DIRECTIONS FOR THIS TASK: Please repeat all of the records, keeping every word unchanged.

'''

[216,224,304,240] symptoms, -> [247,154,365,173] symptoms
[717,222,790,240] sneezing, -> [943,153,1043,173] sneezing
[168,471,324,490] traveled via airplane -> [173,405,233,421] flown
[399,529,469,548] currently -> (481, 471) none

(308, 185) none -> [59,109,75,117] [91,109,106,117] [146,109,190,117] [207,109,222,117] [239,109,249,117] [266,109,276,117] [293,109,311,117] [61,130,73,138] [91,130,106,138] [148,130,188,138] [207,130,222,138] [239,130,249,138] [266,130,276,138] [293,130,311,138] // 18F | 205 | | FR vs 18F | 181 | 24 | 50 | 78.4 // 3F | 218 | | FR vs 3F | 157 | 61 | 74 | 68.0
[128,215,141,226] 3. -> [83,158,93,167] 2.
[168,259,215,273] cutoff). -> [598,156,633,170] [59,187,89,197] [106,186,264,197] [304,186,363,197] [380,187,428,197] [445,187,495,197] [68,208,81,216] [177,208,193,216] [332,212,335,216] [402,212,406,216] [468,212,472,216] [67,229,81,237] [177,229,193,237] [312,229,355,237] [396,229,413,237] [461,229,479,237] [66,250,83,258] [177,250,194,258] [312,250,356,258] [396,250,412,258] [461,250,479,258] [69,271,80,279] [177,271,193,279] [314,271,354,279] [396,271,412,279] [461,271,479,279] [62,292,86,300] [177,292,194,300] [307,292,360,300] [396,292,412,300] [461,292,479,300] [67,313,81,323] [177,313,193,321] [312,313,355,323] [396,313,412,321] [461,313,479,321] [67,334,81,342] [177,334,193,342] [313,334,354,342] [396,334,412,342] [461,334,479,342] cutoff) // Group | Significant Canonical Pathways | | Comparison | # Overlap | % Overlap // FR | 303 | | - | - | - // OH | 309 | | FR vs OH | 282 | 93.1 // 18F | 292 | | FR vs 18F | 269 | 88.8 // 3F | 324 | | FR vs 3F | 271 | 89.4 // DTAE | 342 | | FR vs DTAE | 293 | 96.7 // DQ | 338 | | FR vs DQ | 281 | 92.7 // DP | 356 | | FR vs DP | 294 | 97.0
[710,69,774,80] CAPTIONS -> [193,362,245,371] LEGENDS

'''

WRITTEN ANSWER:
[216,224,304,240] symptoms, -> [247,154,365,173] symptoms
[717,222,790,240] sneezing, -> [943,153,1043,173] sneezing
[168,471,324,490] traveled via airplane -> [173,405,233,421] flown
[399,529,469,548] currently -> (481, 471) none

(308, 185) none -> [59,109,75,117] [91,109,106,117] [146,109,190,117] [207,109,222,117] [239,109,249,117] [266,109,276,117] [293,109,311,117] [61,130,73,138] [91,130,106,138] [148,130,188,138] [207,130,222,138] [239,130,249,138] [266,130,276,138] [293,130,311,138] // 18F | 205 | | FR vs 18F | 181 | 24 | 50 | 78.4 // 3F | 218 | | FR vs 3F | 157 | 61 | 74 | 68.0
[128,215,141,226] 3. -> [83,158,93,167] 2.
[168,259,215,273] cutoff). -> [598,156,633,170] [59,187,89,197] [106,186,264,197] [304,186,363,197] [380,187,428,197] [445,187,495,197] [68,208,81,216] [177,208,193,216] [332,212,335,216] [402,212,406,216] [468,212,472,216] [67,229,81,237] [177,229,193,237] [312,229,355,237] [396,229,413,237] [461,229,479,237] [66,250,83,258] [177,250,194,258] [312,250,356,258] [396,250,412,258] [461,250,479,258] [69,271,80,279] [177,271,193,279] [314,271,354,279] [396,271,412,279] [461,271,479,279] [62,292,86,300] [177,292,194,300] [307,292,360,300] [396,292,412,300] [461,292,479,300] [67,313,81,323] [177,313,193,321] [312,313,355,323] [396,313,412,321] [461,313,479,321] [67,334,81,342] [177,334,193,342] [313,334,354,342] [396,334,412,342] [461,334,479,342] cutoff) // Group | Significant Canonical Pathways | | Comparison | # Overlap | % Overlap // FR | 303 | | - | - | - // OH | 309 | | FR vs OH | 282 | 93.1 // 18F | 292 | | FR vs 18F | 269 | 88.8 // 3F | 324 | | FR vs 3F | 271 | 89.4 // DTAE | 342 | | FR vs DTAE | 293 | 96.7 // DQ | 338 | | FR vs DQ | 281 | 92.7 // DP | 356 | | FR vs DP | 294 | 97.0
[710,69,774,80] CAPTIONS -> [193,362,245,371] LEGENDS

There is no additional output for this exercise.